# Exercise requirements
A: Answer these questions using the Hodgkin's disease study.
(i) What was the average age of the women in Group B?
(ii) How many Group A patients conceived in the first year after completing chemotherapy?
(iii) Which regimen does ABVD have more anti-tumor activity than?
B: Carry on the Hodgkin's disease study from where it stops.

# Given passage

Abstract
Purpose
To examine ovarian reserve following chemotherapy in women with Hodgkin’s disease.
Methods
The study included nine patients who underwent ovarian tissue cryopreservation (OTCP) prior to chemotherapy consisting of the ABVD regimen (Adriamycin, bleomycin, vinblastine, and dacarbazine) and co-treatment with gonadotropin-releasing hormone agonist (GnRH-a) (Group A), and 13 patients treated by the ABVD protocol only without GnRH-a (Group B). The average age was 25.2 ± 2.7 years for the women in Group A and 31.8 ± 6.8 years for those in Group B.
Results
Six months following the end of chemotherapy, the menstrual cycle resumed in all Group A patients and in four Group B patients who had amenorrhea. Eight Group B patients had regular menses during and after chemotherapy. None of the patients suffered from ovarian failure. Two Group A patients conceived in the first year after completing chemotherapy.
Conclusions
Co-treatment with GnRH-a has little effect on ovarian protection in women with Hodgkin’s disease.
Keywords: Hodgkin’s disease, Chemotherapy, Ovarian tissue cryopreservation, GnRH-a, Ovarian reserve
Introduction
Hodgkin’s disease (HD) is the most common malignancy among individuals aged 15–24 years. A prolonged survival rate of >80% is now expected for a high proportion of young patients treated with cytotoxic chemotherapy [1]. The ABVD (Adriamycin, bleomycin, vinblastine, dacarbazine) regimen is currently regarded as the modern therapeutic “gold standard”. It has more anti-tumor activity than the MOPP (mechlorethamine, vincristine, procarbazine, prednisolone) regimen [2]. Furthermore, ABVD is less sterilizing and less leukemogenic, since it does not contain alkylating agents or procarbazine as does the MOPP protocol. Gonadal toxicity is among the long-term sequelae of chemotherapy or radiotherapy. It has been reported that the chances of maintaining gonadal function following combined modality treatment are significantly greater among girls than boys [2]. Because dividing cells at rest are more resistant to chemotherapy, it has been suggested that inhibition of the hypothalamic pituitary axis would reduce the rate of oogenesis. This can be achieved by using gonadotropin-releasing hormone agonist (GnRH-a), which reduces the number of vulnerable cells in mitosis and temporarily creates a prepubertal milieu in women before and during the chemotherapeutic insult. Blumenfeld and Haim [3] reported that co-treatment with GnRH-a significantly reduced the rate of premature ovarian failure from 55% to 5% (P < 0.01). These findings were challenged by the only published prospective study [4] whose results showed no such benefit. Furthermore, primordial follicles lack gonadotropin receptors [5]. The results obtained in animals have been conflicting [6].
In addition to co-treatment with GnRH-a, the presently available options for preserving female fertility include ovarian transposition and oophoropexy [7], cryopreservation of mature M-II oocytes [8], embryo cryopreservation and ovarian tissue cryopreservation (OTCP) [9]. The last options are available for preservation of fertility in HD.

# Provided data
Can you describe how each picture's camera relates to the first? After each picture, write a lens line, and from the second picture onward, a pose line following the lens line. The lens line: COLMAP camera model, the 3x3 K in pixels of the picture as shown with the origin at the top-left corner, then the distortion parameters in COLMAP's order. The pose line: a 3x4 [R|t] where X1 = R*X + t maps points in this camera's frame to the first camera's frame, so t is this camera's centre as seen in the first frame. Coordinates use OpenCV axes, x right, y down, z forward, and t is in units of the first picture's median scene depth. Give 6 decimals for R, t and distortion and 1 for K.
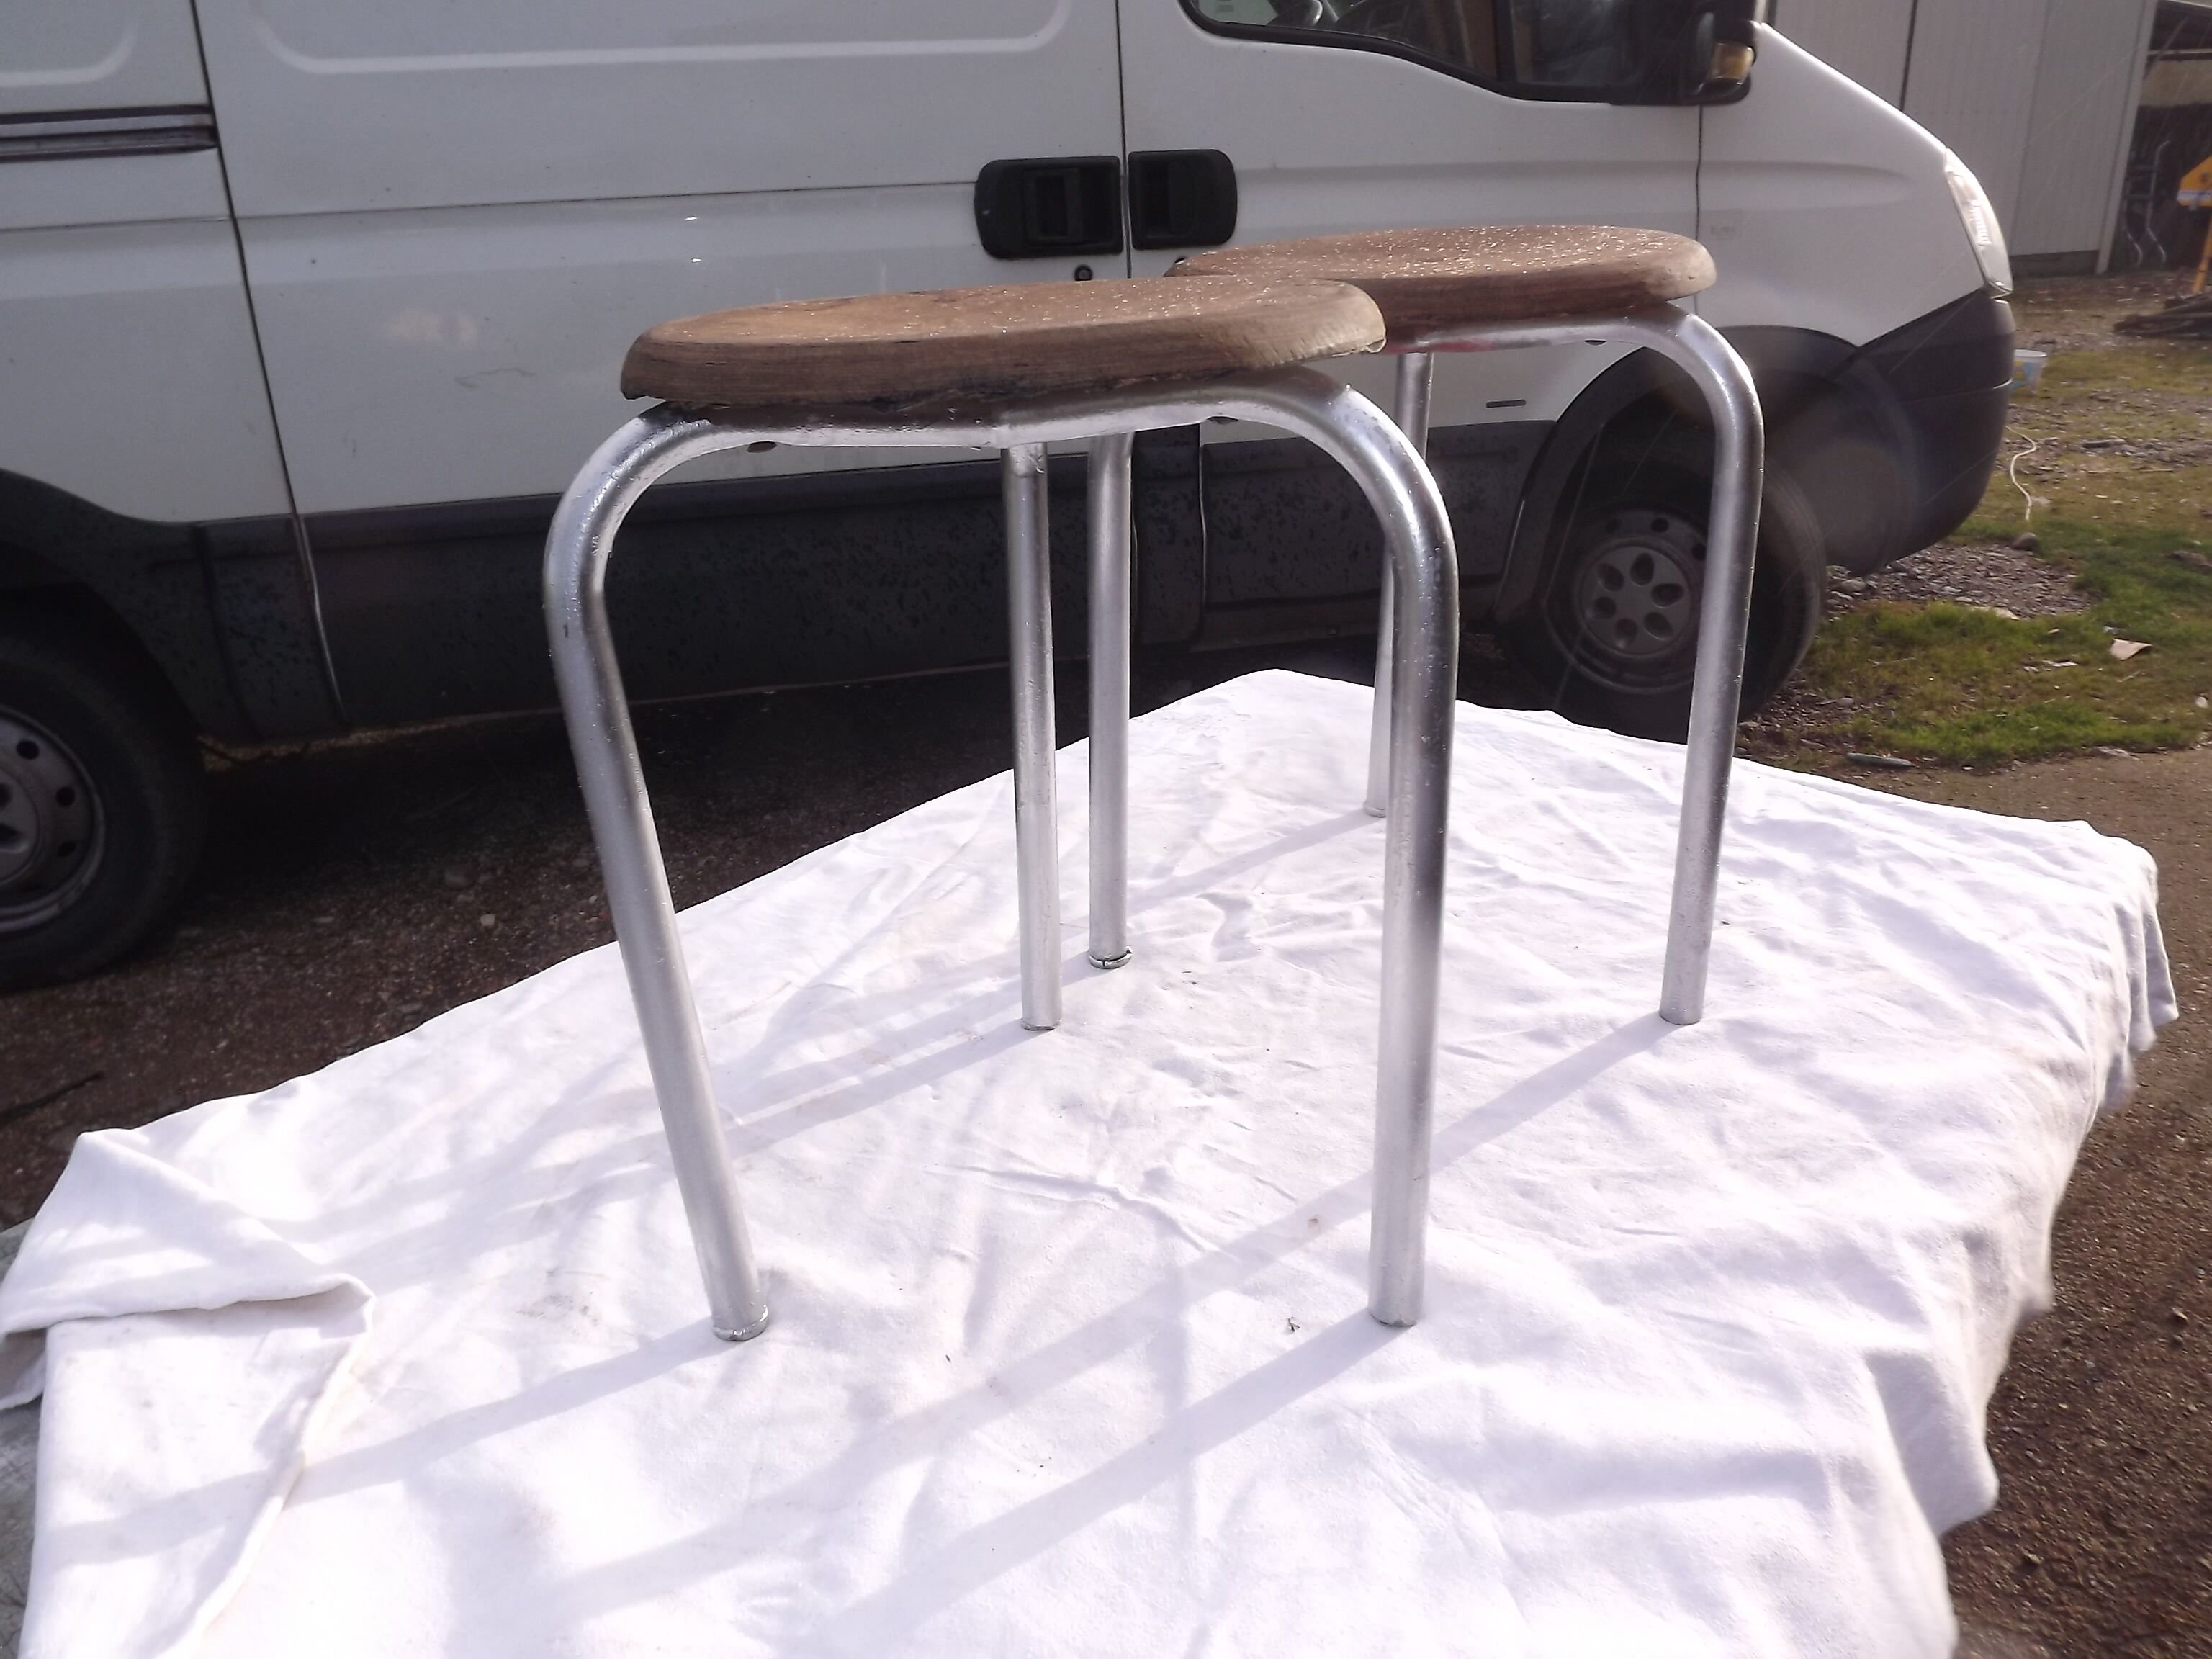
lens RADIAL K [[1627.6, 0, 1108.1], [0, 1627.6, 827.6], [0, 0, 1]] dist [-0.061026, 0.018484]
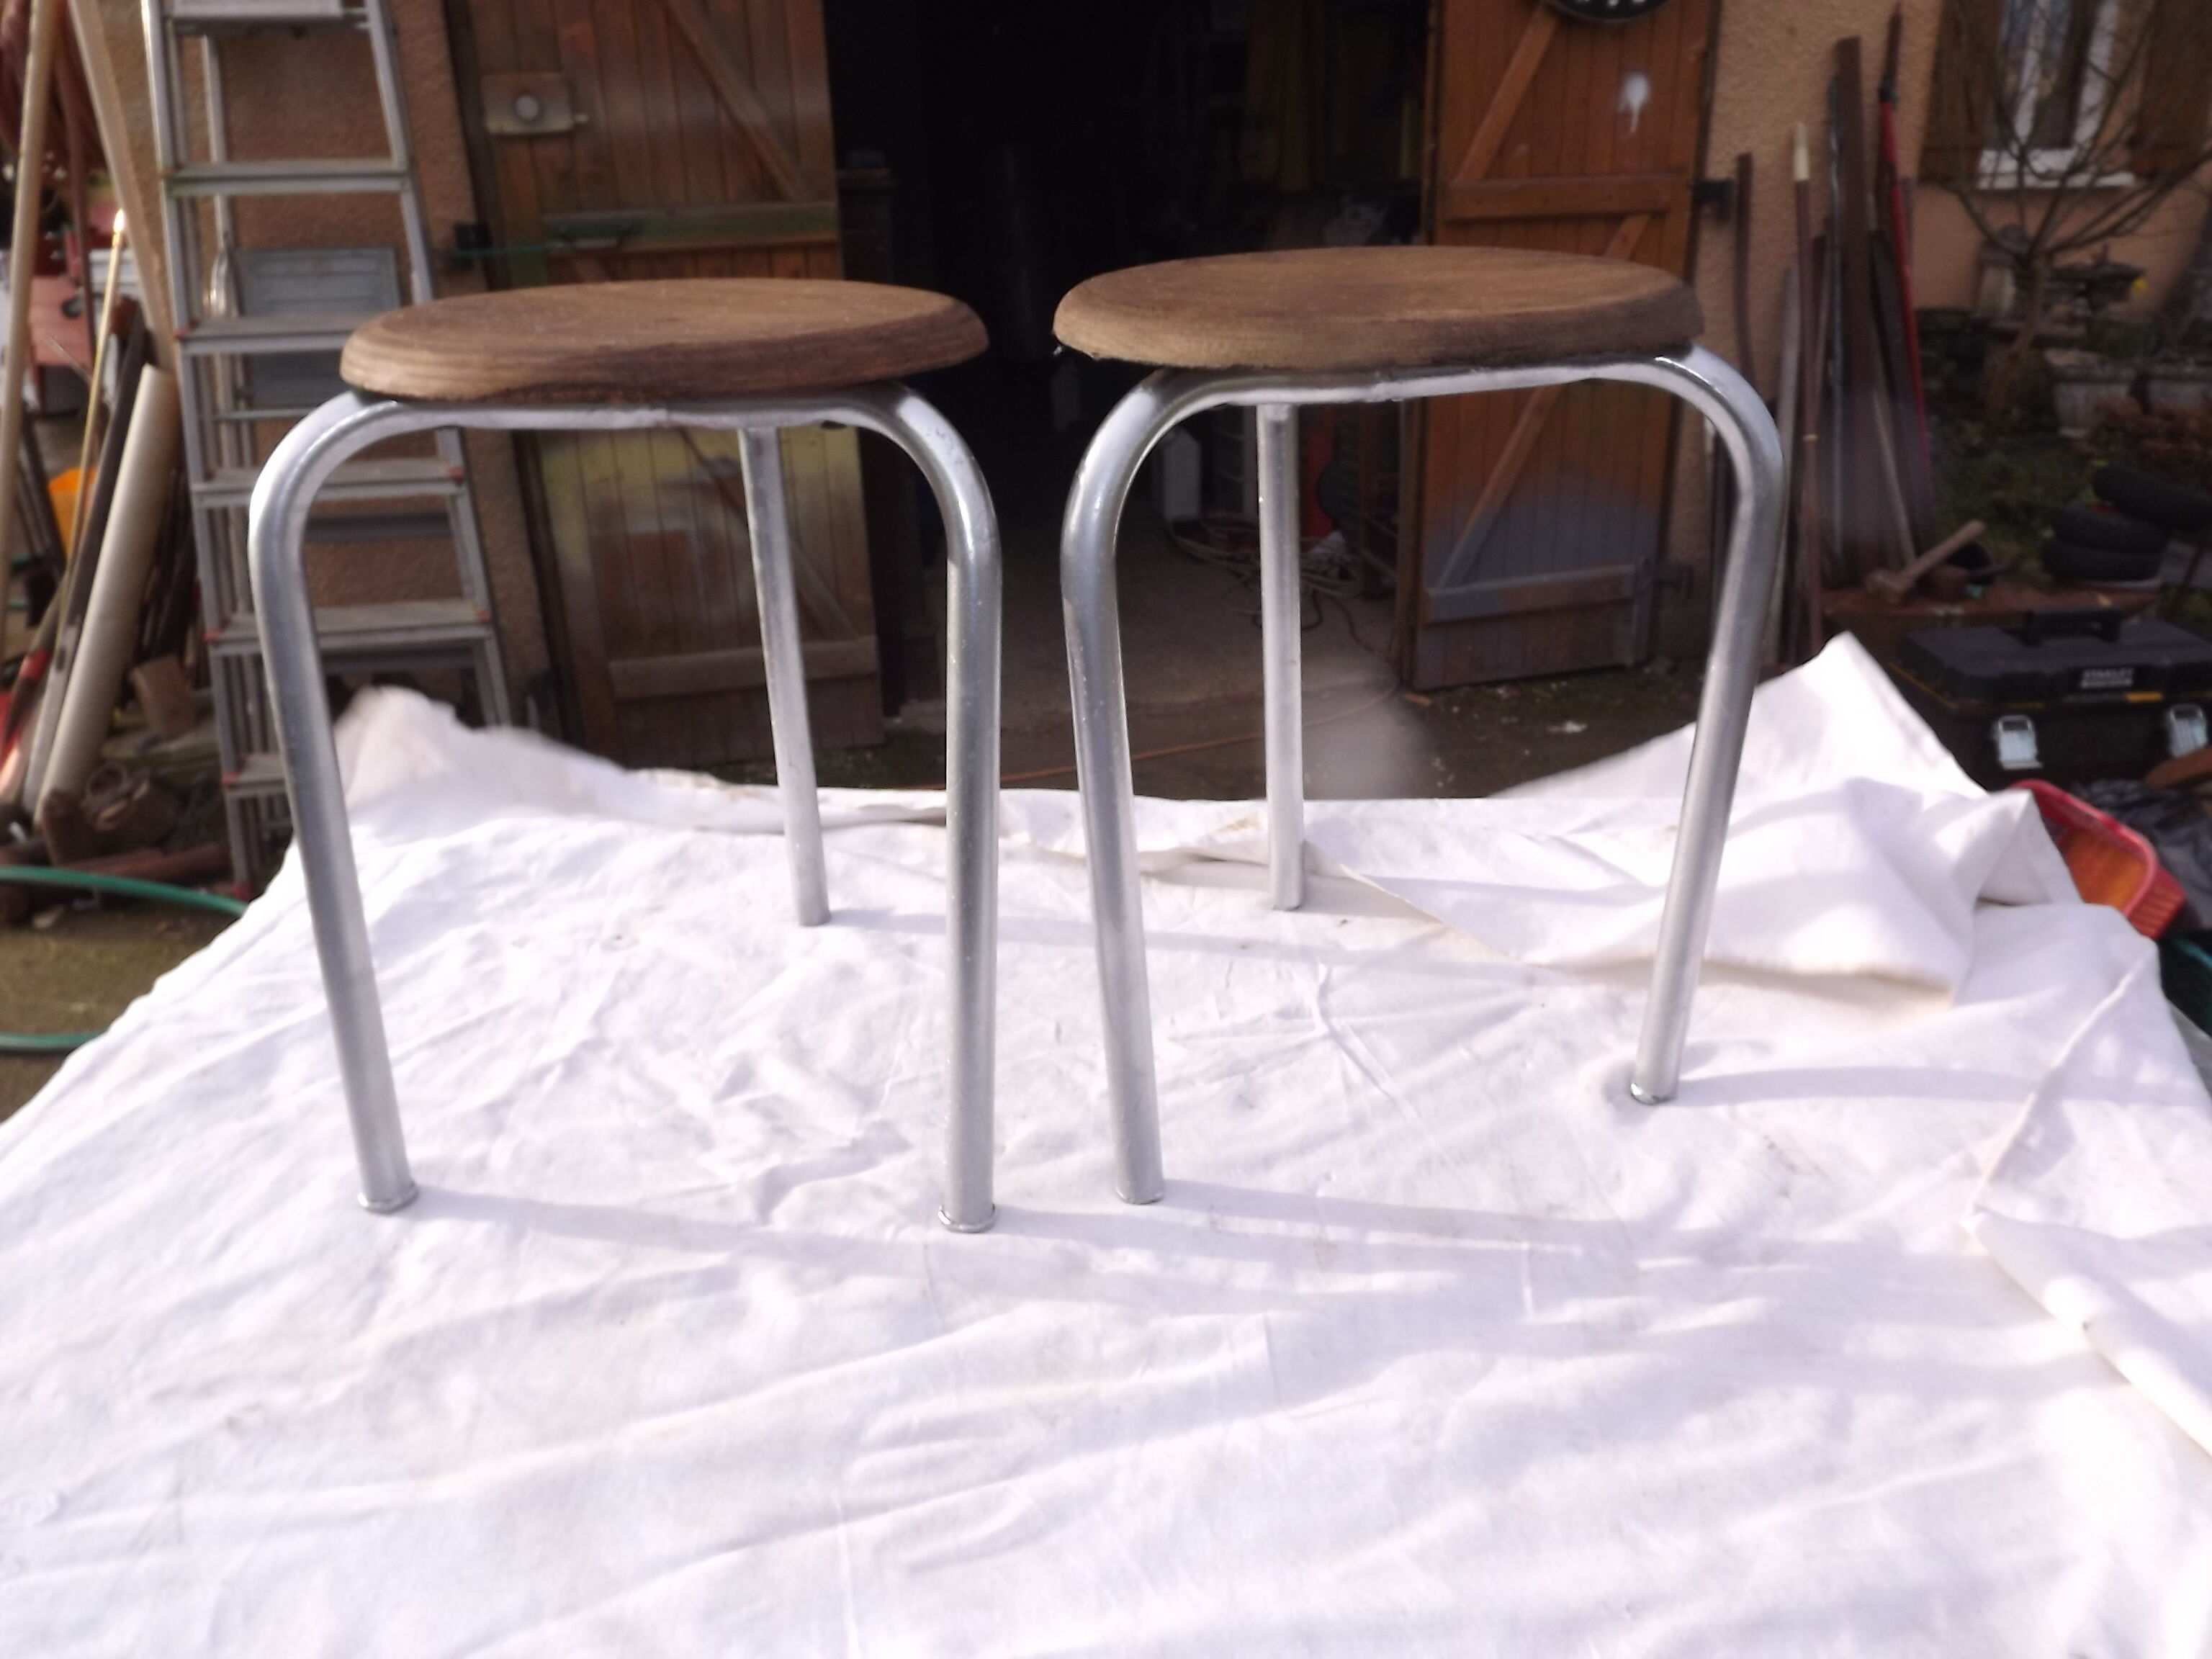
lens RADIAL K [[1627.6, 0, 1107.6], [0, 1627.6, 826.6], [0, 0, 1]] dist [-0.061026, 0.018484]
pose [[-0.648091, -0.245628, 0.720864, -0.627203], [0.347003, 0.747346, 0.566624, -0.537767], [-0.677914, 0.617366, -0.399114, 1.303454]]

# Results of the exercise
A:
(i) 31.8 ± 6.8 years
(ii) Two
(iii) The MOPP regimen (mechlorethamine, vincristine, procarbazine, prednisolone)

B:
In many studies, resumption of the menstrual cycle was considered as being an indicator for assessing ovarian reserve. It had, however, been shown that the menstrual cycle alone is not an accurate tool [10]. Many other tests have also been suggested, among them basal follicle-stimulating hormone (FSH) and estradiol (E2), inhibin B, anti-Mullerian hormone (AMH), and antral follicle count. Further assessments include dynamic tests, among them the gonadotropin releasing hormone agonist test and the clomiphene citrate challenge test [11, 12]. Basal FSH levels >10 IU/L, E2 levels >80 pg/ml and a low antral follicle count indicate low ovarian reserve, but many studies showed a limited predictive value of these parameters [10].
AMH is a glycoprotein of the transforming growth factor-B super family. It is secreted by Sertoli cells in the early embryonic stage and inhibits the development of the Mullerian system. During the postnatal period, it is secreted by granulosa cells from preantral and antral follicles. Under the effect of AMH, those follicles become less sensitive to FSH and, consequently, fewer are recruited. Low levels of AMH indicate low ovarian reserve and they stay stable throughout the menstrual cycle [13–15].
The current study was designed to examine ovarian reserve following chemotherapy in a cohort of patients with Hodgkin’s disease who were treated by either ABVD protocol in combination with GnRH-a and ovarian tissue cryopreservation or by ABVD only.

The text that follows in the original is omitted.